Projeto no Senado altera cálculo do BPC para incentivar emprego
Proposta visa evitar o corte automático do BPC ao permitir que beneficiários ingressem no mercado de trabalho sem perder a assistência imediatamente.
Pontos principais
- O Projeto de Lei 1.812/2026 impede a cessação automática do BPC em caso de novos vínculos empregatícios.
- Rendas de novos empregos de até um salário mínimo serão desconsideradas no cálculo da renda per capita familiar.
- A proposta prevê um período de transição de 12 meses para a manutenção do benefício após aumento de renda formal.
- Gastos com saúde, terapias e alimentação especial poderão ser deduzidos do cálculo da renda familiar.
- A medida busca promover a inclusão produtiva dos beneficiários sem gerar novas despesas obrigatórias ao governo.

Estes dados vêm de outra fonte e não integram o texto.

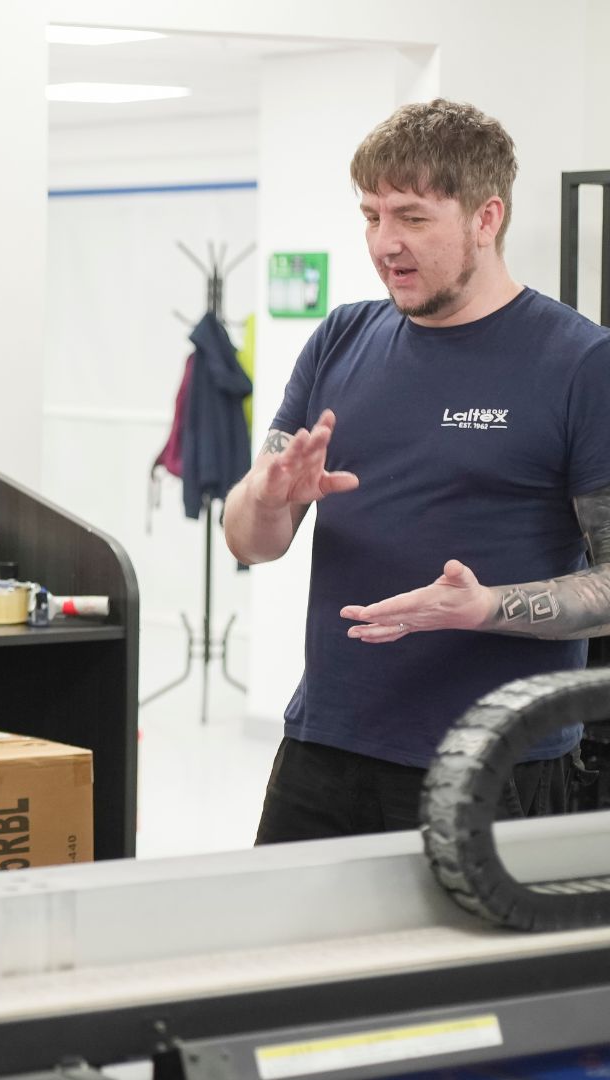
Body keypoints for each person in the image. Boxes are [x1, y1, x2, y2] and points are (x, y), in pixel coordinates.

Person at [224, 99, 610, 844]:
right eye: (371, 216)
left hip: (493, 761)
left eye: (412, 218)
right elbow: (250, 543)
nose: (385, 243)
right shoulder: (341, 338)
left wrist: (486, 607)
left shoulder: (581, 363)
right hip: (322, 745)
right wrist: (265, 498)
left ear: (486, 218)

O Senado Federal analisa o Projeto de Lei 1.812/2026, que propõe uma reforma nos critérios de cálculo do Benefício de Prestação Continuada (BPC). A iniciativa, de autoria da senadora Roberta Acioly, visa eliminar a interrupção automática do auxílio quando o beneficiário ou seus familiares conseguem uma colocação no mercado de trabalho. Entre as principais mudanças, o texto sugere a desconsideração de rendas de novos vínculos de até um salário mínimo e a implementação de um período de transição de 12 meses para a manutenção do benefício. Além disso, o projeto permite a dedução de despesas essenciais, como saúde e terapias, do cálculo socioeconômico. A medida é apresentada como uma estratégia para incentivar a autonomia financeira dos assistidos, garantindo maior segurança jurídica e evitando que a busca por emprego resulte na perda imediata da proteção social.